Available data:
________________________________________

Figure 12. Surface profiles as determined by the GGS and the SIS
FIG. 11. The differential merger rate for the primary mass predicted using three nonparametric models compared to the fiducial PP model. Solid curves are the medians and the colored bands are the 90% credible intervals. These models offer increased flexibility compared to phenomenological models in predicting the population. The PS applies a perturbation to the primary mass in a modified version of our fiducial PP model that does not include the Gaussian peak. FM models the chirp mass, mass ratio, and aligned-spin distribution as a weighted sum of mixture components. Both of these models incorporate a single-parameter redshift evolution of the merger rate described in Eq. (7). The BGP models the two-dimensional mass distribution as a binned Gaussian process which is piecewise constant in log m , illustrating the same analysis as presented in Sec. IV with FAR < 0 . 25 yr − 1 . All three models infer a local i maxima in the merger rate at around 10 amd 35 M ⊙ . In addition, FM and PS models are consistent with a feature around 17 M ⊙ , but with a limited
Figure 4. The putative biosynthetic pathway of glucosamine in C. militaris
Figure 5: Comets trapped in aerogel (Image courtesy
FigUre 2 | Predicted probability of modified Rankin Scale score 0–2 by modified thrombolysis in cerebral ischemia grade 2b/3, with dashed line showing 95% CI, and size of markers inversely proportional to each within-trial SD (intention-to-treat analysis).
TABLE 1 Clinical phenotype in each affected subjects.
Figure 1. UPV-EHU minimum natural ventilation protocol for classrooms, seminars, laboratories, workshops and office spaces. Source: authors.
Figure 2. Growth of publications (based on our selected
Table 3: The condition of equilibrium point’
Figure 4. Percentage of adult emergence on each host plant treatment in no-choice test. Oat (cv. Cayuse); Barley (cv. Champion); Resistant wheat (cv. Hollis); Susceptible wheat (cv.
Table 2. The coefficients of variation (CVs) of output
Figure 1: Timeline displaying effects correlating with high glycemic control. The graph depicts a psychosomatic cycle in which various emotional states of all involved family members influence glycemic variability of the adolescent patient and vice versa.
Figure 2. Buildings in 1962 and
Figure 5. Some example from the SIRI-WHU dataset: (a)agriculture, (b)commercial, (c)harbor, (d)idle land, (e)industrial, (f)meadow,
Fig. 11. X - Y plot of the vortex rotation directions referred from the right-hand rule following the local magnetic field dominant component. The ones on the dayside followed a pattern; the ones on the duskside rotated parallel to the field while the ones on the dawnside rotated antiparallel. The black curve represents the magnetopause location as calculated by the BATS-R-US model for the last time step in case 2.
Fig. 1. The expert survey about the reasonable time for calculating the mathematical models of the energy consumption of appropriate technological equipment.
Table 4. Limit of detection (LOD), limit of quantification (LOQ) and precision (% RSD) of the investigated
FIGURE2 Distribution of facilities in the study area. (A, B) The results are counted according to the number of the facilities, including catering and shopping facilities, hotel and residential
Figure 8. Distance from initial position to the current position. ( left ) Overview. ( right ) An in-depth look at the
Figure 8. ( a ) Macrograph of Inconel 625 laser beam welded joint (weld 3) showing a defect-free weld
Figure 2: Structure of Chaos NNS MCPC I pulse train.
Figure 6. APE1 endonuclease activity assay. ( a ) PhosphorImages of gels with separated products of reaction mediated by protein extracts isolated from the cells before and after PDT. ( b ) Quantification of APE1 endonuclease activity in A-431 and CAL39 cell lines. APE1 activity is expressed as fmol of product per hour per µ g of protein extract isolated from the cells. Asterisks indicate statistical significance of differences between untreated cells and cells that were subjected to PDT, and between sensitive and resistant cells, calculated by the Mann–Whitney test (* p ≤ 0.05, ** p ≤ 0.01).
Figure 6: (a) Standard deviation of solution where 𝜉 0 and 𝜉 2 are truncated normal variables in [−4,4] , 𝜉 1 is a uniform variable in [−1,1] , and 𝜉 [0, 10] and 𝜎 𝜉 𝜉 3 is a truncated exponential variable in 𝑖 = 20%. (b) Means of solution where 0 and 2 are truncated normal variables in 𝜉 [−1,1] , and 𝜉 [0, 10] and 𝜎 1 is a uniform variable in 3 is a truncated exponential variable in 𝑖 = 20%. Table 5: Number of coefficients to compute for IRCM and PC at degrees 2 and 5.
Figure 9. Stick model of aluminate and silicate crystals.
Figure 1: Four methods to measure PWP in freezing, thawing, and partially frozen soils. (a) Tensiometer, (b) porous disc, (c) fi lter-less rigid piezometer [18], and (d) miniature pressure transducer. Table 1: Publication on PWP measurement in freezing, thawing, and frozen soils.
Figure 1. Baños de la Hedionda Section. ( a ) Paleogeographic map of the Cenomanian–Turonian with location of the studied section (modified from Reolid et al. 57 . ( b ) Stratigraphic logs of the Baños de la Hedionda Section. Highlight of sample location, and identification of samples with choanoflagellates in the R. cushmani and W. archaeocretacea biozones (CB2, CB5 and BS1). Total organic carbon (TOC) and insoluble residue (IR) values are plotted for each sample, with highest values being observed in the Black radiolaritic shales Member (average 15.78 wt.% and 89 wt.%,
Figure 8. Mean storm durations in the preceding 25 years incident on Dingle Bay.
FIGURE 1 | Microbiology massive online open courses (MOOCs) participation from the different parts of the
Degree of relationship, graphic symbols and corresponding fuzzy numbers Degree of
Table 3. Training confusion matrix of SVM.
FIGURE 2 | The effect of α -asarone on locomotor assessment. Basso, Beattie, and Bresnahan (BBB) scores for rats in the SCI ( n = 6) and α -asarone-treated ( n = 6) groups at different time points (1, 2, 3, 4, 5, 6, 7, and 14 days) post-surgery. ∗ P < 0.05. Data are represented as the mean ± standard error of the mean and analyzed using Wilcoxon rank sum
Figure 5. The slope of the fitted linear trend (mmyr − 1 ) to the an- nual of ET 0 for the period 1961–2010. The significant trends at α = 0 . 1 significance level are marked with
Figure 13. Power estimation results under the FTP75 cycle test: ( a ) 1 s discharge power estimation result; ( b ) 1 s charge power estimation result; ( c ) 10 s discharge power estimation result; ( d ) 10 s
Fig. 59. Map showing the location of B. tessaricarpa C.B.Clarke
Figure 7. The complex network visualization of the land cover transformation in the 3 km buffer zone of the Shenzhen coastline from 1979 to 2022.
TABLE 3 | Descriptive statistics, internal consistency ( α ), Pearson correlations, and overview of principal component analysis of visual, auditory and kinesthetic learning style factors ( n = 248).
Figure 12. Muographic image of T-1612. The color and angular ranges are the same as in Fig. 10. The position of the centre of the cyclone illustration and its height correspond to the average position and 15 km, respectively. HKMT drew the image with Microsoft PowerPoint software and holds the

________________________________________

Reproduce exactly the lines of the records above from the one with "Figure 4. Percentage" to the one with "Table 2. The", both included, and leave out everything else.

Figure 4. Percentage of adult emergence on each host plant treatment in no-choice test. Oat (cv. Cayuse); Barley (cv. Champion); Resistant wheat (cv. Hollis); Susceptible wheat (cv.
Table 2. The coefficients of variation (CVs) of output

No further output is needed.